- _What is being asked_
Pick out every line below that contains the string "datelor", matching case exactly.

Listed records: Begin

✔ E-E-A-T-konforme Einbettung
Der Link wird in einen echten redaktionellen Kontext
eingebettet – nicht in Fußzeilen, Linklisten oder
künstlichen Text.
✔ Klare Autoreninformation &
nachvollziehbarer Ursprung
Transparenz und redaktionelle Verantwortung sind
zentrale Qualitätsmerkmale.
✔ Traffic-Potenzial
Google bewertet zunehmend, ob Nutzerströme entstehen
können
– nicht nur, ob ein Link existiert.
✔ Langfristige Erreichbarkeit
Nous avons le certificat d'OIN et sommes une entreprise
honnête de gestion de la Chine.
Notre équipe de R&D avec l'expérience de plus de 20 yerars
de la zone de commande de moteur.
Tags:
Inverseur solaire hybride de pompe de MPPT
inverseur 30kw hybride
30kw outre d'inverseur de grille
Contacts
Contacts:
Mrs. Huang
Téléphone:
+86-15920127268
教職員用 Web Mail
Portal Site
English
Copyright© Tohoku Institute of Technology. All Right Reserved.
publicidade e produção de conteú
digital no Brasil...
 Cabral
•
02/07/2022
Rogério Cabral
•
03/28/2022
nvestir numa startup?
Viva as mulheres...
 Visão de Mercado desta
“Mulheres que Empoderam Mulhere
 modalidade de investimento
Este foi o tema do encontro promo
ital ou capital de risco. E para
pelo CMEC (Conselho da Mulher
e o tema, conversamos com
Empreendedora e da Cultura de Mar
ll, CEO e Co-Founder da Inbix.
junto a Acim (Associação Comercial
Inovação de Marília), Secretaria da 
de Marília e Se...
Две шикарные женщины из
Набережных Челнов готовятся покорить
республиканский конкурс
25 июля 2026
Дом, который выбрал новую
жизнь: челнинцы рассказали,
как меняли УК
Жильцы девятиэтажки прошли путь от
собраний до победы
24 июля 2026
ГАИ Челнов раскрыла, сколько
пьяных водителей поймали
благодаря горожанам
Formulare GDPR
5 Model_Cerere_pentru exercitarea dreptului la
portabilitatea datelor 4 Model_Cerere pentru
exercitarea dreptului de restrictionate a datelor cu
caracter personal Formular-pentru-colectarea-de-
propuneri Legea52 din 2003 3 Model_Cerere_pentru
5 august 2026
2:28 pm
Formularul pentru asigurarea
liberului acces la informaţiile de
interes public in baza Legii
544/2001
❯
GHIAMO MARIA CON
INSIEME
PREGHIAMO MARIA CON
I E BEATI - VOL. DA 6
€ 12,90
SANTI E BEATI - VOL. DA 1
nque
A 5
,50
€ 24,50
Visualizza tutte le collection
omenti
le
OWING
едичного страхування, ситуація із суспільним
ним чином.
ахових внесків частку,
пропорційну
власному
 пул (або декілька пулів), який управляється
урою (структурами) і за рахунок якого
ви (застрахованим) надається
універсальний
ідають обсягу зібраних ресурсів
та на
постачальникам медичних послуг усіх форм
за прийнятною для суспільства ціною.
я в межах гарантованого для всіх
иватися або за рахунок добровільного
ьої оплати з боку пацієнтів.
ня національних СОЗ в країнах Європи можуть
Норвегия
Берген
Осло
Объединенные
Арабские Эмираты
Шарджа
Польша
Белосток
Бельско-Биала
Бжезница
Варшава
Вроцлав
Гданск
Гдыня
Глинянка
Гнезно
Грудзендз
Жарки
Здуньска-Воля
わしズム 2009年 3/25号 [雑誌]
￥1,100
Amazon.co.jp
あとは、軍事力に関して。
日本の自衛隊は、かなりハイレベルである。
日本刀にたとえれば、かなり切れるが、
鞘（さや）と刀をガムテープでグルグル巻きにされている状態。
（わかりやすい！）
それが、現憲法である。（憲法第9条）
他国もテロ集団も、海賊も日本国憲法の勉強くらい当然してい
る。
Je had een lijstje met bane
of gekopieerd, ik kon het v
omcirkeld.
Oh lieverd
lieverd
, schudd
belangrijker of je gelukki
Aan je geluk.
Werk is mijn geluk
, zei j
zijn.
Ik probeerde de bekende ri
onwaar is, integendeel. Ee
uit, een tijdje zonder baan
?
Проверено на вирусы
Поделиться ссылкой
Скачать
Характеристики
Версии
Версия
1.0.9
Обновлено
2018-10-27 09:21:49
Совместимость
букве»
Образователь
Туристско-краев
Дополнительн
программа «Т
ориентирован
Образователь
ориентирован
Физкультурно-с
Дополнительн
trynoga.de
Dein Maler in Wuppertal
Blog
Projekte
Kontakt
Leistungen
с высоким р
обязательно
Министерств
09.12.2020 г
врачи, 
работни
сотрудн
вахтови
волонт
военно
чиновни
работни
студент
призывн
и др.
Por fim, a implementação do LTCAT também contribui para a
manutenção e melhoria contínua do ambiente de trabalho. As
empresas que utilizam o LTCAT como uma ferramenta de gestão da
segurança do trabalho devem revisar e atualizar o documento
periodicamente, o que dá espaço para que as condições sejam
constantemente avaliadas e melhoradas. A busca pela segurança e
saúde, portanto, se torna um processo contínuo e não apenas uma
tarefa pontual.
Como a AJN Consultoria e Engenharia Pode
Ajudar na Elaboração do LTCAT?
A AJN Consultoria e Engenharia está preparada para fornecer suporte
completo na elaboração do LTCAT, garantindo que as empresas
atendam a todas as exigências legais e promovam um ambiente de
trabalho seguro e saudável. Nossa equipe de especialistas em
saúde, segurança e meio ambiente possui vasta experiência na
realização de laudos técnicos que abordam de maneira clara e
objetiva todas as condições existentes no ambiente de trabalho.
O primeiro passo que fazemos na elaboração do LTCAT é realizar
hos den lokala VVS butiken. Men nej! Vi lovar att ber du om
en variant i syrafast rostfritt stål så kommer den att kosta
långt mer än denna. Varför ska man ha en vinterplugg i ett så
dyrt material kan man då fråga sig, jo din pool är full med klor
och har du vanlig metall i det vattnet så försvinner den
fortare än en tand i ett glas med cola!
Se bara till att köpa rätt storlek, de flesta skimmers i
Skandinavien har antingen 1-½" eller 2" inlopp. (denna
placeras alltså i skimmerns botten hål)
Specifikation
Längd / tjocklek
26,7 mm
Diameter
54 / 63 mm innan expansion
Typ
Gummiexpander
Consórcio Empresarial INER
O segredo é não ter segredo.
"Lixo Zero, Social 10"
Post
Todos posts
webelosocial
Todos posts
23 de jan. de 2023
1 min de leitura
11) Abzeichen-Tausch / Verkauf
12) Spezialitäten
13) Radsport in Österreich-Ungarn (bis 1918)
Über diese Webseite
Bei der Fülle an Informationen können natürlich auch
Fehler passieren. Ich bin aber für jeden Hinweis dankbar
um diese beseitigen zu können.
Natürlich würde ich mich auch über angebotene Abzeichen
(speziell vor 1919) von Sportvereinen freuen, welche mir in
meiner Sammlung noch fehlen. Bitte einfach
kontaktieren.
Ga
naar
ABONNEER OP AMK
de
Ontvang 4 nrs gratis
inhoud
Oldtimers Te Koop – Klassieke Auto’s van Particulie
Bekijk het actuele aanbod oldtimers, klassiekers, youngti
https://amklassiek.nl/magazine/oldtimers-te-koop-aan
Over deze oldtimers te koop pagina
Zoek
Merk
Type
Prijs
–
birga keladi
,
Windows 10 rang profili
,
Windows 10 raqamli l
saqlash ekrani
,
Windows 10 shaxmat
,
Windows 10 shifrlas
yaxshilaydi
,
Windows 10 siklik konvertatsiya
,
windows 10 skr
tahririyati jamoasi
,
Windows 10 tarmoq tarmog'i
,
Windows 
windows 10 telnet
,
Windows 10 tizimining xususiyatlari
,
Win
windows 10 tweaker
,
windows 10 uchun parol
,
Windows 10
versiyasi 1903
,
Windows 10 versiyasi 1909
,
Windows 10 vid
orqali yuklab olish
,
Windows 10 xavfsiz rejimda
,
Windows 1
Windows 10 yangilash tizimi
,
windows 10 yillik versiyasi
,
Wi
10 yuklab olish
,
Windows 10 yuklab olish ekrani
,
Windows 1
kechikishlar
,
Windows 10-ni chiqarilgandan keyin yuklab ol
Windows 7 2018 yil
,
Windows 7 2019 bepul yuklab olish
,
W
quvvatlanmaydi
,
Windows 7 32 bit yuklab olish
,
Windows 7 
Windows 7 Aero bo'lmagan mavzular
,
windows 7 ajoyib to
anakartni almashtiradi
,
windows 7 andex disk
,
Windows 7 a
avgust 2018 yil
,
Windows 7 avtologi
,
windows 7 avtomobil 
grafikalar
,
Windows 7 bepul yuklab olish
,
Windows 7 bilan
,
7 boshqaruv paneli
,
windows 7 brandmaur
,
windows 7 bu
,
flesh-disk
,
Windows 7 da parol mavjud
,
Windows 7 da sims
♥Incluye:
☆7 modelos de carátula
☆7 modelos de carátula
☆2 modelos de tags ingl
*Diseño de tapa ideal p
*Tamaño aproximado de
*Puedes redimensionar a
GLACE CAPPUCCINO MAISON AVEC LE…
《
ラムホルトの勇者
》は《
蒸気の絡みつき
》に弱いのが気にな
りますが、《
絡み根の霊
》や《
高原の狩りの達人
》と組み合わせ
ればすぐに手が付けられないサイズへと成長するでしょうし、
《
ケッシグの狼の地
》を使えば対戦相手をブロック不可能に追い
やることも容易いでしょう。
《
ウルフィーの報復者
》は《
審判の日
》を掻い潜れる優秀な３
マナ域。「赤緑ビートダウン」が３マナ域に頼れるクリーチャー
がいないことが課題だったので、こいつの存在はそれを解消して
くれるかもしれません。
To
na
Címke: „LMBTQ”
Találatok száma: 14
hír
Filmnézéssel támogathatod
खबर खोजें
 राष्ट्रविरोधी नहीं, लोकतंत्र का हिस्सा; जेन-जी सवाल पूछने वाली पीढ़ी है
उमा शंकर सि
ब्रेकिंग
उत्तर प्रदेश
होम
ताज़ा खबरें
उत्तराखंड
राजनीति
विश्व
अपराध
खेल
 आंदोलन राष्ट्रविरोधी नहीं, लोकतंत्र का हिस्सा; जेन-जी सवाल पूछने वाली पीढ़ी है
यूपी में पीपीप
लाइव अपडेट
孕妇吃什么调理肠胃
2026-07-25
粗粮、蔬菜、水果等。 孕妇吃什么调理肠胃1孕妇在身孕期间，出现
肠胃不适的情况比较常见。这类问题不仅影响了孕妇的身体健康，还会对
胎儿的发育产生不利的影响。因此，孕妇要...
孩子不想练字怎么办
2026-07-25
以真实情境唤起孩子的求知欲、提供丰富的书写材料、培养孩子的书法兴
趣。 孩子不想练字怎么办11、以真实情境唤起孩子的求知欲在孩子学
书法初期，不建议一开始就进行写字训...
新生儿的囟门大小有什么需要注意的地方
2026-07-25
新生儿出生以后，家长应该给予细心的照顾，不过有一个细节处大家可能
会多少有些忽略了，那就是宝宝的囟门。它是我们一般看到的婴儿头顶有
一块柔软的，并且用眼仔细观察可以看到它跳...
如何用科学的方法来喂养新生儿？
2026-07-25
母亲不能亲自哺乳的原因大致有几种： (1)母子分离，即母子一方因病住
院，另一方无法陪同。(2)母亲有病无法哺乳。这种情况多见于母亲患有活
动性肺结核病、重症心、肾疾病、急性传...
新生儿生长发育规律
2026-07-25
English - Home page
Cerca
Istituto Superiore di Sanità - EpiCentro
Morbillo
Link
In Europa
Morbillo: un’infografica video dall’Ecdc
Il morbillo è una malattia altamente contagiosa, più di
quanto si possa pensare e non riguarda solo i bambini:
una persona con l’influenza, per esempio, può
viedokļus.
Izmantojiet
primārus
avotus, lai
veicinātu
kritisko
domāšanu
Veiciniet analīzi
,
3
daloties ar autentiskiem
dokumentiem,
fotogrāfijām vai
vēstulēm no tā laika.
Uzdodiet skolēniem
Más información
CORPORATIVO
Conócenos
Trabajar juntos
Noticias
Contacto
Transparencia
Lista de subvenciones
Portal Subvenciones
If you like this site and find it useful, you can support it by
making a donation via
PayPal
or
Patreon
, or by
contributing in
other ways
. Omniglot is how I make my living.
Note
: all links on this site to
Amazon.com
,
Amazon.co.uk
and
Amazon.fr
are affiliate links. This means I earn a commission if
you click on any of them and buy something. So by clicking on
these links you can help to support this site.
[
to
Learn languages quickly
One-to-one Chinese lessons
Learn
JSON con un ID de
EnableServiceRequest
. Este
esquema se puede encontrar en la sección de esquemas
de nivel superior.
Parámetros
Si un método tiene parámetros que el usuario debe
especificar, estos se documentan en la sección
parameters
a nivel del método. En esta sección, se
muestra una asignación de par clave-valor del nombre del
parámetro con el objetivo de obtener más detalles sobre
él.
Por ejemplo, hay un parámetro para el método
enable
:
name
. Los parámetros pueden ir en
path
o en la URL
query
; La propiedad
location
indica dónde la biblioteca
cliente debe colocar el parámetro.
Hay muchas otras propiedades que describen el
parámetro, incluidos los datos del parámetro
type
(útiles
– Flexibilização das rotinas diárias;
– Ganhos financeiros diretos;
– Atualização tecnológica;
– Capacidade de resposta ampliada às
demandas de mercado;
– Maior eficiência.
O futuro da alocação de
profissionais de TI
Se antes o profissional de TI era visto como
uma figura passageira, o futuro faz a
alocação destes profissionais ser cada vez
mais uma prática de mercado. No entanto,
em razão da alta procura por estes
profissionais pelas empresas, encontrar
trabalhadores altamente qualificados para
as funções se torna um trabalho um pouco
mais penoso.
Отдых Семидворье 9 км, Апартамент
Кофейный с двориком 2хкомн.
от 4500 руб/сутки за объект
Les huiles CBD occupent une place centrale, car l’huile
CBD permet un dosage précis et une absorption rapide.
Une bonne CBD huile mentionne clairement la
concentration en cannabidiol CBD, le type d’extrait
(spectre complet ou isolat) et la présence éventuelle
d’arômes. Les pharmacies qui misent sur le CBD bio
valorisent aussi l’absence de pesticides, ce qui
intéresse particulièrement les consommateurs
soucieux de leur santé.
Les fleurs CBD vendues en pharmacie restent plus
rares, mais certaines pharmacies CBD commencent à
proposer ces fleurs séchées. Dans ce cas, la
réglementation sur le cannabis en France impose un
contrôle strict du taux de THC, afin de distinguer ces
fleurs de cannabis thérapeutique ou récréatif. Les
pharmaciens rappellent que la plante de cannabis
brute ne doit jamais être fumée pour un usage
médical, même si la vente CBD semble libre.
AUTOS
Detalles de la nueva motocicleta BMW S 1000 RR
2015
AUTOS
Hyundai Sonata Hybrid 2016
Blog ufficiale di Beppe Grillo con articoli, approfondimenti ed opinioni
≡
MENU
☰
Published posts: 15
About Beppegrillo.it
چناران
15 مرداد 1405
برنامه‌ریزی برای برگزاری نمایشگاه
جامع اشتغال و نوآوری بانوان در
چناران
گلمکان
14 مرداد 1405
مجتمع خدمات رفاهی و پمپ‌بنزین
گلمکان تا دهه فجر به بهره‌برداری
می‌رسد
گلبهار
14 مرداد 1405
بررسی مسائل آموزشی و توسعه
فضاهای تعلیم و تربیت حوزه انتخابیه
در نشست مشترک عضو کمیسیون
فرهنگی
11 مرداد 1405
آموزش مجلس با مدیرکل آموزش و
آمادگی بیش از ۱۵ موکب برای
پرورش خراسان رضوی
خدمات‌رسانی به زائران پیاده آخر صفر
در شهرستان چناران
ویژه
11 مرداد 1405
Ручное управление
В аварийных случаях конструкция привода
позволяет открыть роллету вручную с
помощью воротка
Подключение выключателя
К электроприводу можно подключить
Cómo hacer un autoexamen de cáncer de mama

Listed records: End

- _Answer to this task_
portabilitatea datelor 4 Model_Cerere pentru
exercitarea dreptului de restrictionate a datelor cu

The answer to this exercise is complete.